IEA report: business as usual is unsustainable
November 12th, 2008The International Energy Agency has released its World Energy Outlook 2008. The full report costs a bundle (€135 for a paper version, €108 for a PDF version), but the Executive Summary and Fact Sheets are available for free.
The report concludes that business as usual is not an option:
“The Reference Scenario, characterised by rising energy prices, increased import dependence and rising greenhouse-gas emissions, is unsustainable – environmentally, economically and socially. Achieving a more secure, low-carbon energy system calls for radical action by governments at national and local levels, and through participation in co-ordinated international mechanisms.”
The 2008 report remains wildly optimistic, projecting that oil supplies will reach 104 mb/d by 2030, of which Saudi Arabia is projected to supply 15.6. As Rembrandt points out at The Oil Drum, the IEA’s model is flawed because assumed economic growth is one of the assumptions driving the model. By taking economic growth for granted, the outcome of the model will always show growing energy demand for decades into the future. This scenario does not resemble the reality of a world in which fossil fuel supplies are limited. I think Rembrandt’s point can be summed up thusly: if it can’t happen, it won’t happen. The IEA needs a reality check.
The Oil Drum (which is posting a multi-part commentary on the report) has posted this graph showing where the supplies are expected to come from:
The Fact Sheets contain this sobering statement:
“Even if oil demand was to remain flat to 2030, 45 mb/d of gross capacity – roughly four times the current capacity of Saudi Arabia – would need to be built worldwide by 2030 just to offset the effect of oilfield decline.”
Note that this assumes Saudi capacity is currently 11.25 mb/d. The most crude Saudi Arabia has ever produced is 9.7 mb/d in July 2008 (the Saudi all-liquids peak was 11.1 mb/d in early 2006). Currently, global production of liquid fuels is about 85 mb/d. Supplying the IEA-projected increase plus offsetting depletion would thus require 6.6 Saudi Arabias producing at the kingdom’s maximum 2008 output.
The IEA’s picture of future supplies also fails to take into account the energy content or the net energy content of future supplies. Natural gas liquids have only about 2/3 of the energy content of oil. And as the larger, easier to access and extract oil fields are depleted the net energy yield from smaller, more energy-intensive sources result in less net energy. More and more of our energy will be expended to find and extract more energy, rather than being put to other useful purposes.
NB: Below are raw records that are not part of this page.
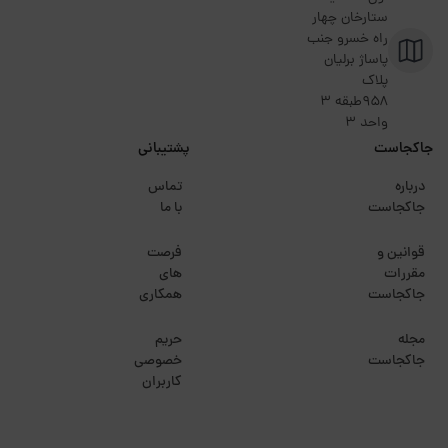
ستارخان چهار
راه خسرو جنب
پاساژ برلیان
پلاک
۹۵۸طبقه 3
واحد 3
جاکجاست
پشتیبانی
درباره
تماس
جاکجاست
با ما
قوانین و
فرصت
مقررات
های
جاکجاست
همکاری
مجله
حریم
جاکجاست
خصوصی
کاربران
The IEA concedes that its supply projections may not be realized:
“In view of the current financial crisis, there are growing doubts about whether all of this capacity will be forthcoming.”
What are the implications for climate change?
“The projected rise in emissions in the Reference Scenario, in which no change in
government policies is assumed, puts us on a course of doubling the concentration of those gases in the atmosphere to around 1,000 parts per million of CO2-equivalent by the end of this century. This would lead to an eventual global temperature increase of up to 6°C.”
The IEA compares a 550 Policy Scenario, in which greenhouse gas concentration is stabilized at 550 ppm CO2-equivalent and temperature rises by about 3°C, with a 450 Policy Scenario which results in a 2°C increase. The two policy scenarios have a similar emissions trajectory until 2020, but emissions fall much more sharply after 2020 in the 450 Policy Scenario. As Joseph Romm points out at Climate Progress, 350 ppm is a superior long-term target to minimize the risk of an ice-free planet and that the countless amplifying carbon cycle feedbacks mean 550 probably takes you to 1000 ppm and 6°C. James Hansen and others warn that even 450 will set off feedback effects that lead to runaway global warming.
The fact sheets point out that the power generation and transport sectors contribute over 70% of the projected increase in world energy-related CO2 emissions to 2030 – and that three-quarters of the projected output of electricity worldwide in 2020 (and more than half in 2030) comes from power stations that are already operating today. The implications are stark: addressing our climate predicament will require shutting down existing coal-fired power plants - and not building any new ones.